US stock markets closed in the red on Friday thanks in large part to the shining jobs report published earlier in the week. While it may seem counter-intuitive, the positive job report has pushed the US Treasury to hike its bond yield, which is causing interest rates to rise.

“There’s no question the job market in the United States is possibly at its best in a generation – there’s no question or debate about that,” said Ameriprise Financial Services’ senior economist Russell Price while speaking to Reuters. “The jobs report has become an inflation report.”

According to a report from CNBC, US unemployment has reached a near-50 year low at 3.7 percent. Non-farm jobs grew at an incredible pace, adding close to 70,000 jobs in August. Wages have risen ever so slightly as well, and have increased by 2.8 percent since last year.
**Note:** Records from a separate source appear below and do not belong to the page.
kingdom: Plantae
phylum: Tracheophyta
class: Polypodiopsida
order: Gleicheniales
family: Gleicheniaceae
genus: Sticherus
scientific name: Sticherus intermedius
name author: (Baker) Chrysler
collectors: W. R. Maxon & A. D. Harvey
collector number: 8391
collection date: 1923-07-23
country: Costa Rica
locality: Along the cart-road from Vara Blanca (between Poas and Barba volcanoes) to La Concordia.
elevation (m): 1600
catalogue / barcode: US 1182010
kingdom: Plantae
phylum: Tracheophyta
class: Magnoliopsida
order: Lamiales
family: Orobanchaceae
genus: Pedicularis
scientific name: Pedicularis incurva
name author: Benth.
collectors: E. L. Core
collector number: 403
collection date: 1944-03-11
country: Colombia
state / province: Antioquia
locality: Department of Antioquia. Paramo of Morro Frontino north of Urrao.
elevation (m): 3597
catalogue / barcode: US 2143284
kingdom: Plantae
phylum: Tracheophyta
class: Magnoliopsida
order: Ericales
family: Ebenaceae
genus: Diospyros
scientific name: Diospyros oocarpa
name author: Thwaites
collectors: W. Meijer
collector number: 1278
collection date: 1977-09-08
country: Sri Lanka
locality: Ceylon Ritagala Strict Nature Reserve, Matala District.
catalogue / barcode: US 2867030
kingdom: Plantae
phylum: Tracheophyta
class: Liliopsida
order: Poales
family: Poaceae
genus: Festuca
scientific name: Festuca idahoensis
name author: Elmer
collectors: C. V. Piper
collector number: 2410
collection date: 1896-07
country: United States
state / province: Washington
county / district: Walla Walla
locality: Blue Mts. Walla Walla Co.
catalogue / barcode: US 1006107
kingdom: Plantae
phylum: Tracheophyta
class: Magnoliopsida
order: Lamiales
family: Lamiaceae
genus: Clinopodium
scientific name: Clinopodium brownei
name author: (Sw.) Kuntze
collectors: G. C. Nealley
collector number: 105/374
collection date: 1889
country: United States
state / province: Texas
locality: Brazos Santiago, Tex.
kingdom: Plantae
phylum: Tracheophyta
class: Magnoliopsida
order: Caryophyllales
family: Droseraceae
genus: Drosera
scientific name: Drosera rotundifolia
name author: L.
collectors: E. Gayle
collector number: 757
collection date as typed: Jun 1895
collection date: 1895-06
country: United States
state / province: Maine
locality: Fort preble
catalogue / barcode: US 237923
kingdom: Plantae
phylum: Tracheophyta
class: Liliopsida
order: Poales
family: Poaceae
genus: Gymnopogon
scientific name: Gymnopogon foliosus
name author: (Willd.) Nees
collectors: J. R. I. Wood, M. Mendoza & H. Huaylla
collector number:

Even with the good news from the Department of Labor, higher interest rates have driven stocks down throughout the week. According to a report from Reuters, several companies that were a part of the major sector reshuffling — including Facebook, Apple, Netflix, and Google — were all down on Friday. Netflix had an especially poor performance, and according to CNBC, the movie and television show streaming service “is down 15 percent from its most recent high.”

“Netflix has been a weaker stock than the broader Nasdaq,” said Todd Gordon, the founder of TradingAnalysis.com on CNBC’s “Trading Nation”. “The broader Nasdaq and the overall stock market is showing some signs of hesitation here in the face of these rising interest rates.”

Shares of Elon Musk’s Tesla were also down by seven percent on Friday, and 12 percent for the year. David Einhorn, president of Greenlight Capital, weighed in on Tesla’s recent performance in a note to investors, comparing the automaker with now-defunct investment group Lehman Brothers, which imploded in 2008. Einhorn had correctly predicted Lehman’s doom at the time.

“…Like Lehman, we think the deception is about to catch up to [Tesla],” Einhorn said in the letter.

Despite the stock market’s abysmal showing this week, not all news has been glum. According to a report from Reuters, the US Dollar (USD) climbed to its highest level in almost two years, going from $23.17 to $26.68 billion in just one week. Ever since the Federal Reserve alluded to higher interest rates last week, the dollar has risen by more than two percent. Although the USD fell slightly on Friday, experts are still confident the currency is a smart investment.

“The relative strength of the U.S. economy and the Federal Reserve’s resolve to tighten monetary policy is unquestionable,” said BK Asset’s managing director of FX strategy, Kathy Lien, while speaking to Reuters.